Jakarta (ANTARA News) - Komisi Pemberantasan Korupsi (KPK) meminta pembahasan revisi Kitab Undang-Undang Hukum Acara Pidana (KUHAP) di DPR dihentikan.

Wakil Ketua KPK Bambang Widjojanto mengatakan, ada tiga alasan yang bisa dijadikan dasar untuk menghentikan pembahasan revisi KUHAP di Komisi III DPR.

"Pertama, waktu yang sempit dibanding masalah yang substansial dan kompleks," katanya melalui pesan singkat, Kamis.

Menurut Bambang, masa tugas DPR periode 2009-2014 hanya tersisa 108 hari kerja padahal daftar isian masalah revisi KUHAP cukup banyak, sekitar 1.169 butir, dan pasal yang harus dibahas sangat banyak.

"Alasan kedua, naskah yang ada di tangan KPK jauh lebih memadai karena mampu menjelaskan secara utuh masalah fundamental KUHAP mendatang dan solusi penanganannya," tambah Bambang.

Naskah yang dimaksud Bambang adalah naskah akademik tahun 2012 yang berasal dari tim penyusunan Rancangan Undang-Undang KUHAP dari Kementerian Hukum dan Hak Asasi Manusia.

"Ketiga, rakyat sang pemilik kedaulatan justru disingkirkan dalam seluruh pembahasan yang saat ini terjadi. Begitu juga KPK sebagai user tidak pernah sekali pun diajak berpartisipasi," ungkap Bambang.

Salah satu butir yang memicu kontroversi dalam RUU KUHAP adalah kewenangan luar biasa bagi Hakim Pemeriksa Pendahuluan (Hakim Komisaris) untuk lanjut atau tidaknya penuntutan, penyitaan dan penyadapan dalam suatu proses pidana (termasuk kasus korupsi).

Hakim Komisaris juga punya kewenangan menangguhkan penahanan tersangka atau terdakwa, dengan jaminan uang atau orang.
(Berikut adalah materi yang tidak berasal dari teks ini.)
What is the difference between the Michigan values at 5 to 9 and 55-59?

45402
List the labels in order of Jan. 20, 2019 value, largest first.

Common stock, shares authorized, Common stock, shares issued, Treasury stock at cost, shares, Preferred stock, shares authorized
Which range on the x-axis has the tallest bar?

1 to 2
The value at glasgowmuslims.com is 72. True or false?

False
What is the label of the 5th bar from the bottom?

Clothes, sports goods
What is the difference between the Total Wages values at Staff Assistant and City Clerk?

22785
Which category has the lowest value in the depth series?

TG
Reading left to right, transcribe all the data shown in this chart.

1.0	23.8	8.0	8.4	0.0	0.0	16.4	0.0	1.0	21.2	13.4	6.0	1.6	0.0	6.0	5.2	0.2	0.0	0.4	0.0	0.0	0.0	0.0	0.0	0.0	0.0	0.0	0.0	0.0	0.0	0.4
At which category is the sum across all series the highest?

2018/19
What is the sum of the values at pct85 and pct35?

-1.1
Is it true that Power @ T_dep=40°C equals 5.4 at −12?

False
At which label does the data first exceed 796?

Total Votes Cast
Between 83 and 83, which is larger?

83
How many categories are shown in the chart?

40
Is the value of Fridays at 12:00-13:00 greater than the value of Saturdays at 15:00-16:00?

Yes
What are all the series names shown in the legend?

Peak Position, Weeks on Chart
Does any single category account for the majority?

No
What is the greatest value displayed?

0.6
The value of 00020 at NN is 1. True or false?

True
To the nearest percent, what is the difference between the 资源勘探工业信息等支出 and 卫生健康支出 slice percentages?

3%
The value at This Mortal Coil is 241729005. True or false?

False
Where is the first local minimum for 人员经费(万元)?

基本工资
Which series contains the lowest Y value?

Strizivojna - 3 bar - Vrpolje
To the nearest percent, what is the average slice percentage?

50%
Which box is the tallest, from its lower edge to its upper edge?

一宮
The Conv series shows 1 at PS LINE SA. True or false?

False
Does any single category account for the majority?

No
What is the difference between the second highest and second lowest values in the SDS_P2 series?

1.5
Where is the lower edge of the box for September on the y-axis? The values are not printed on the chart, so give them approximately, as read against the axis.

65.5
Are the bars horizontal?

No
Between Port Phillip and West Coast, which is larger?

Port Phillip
Setidaknya ada 12 isu penting yang yang menjadi polemik dalam RUU KUHAP yang berpotensi melemahkan atau memangkas kewenangan KPK termasuk di antaranya berkaitan dengan ketentuan penyelidikan, penghentian penuntutan suatu perkara, kewenangan perpanjangan penahanan saat penyidikan dan masa penahanan tersangka.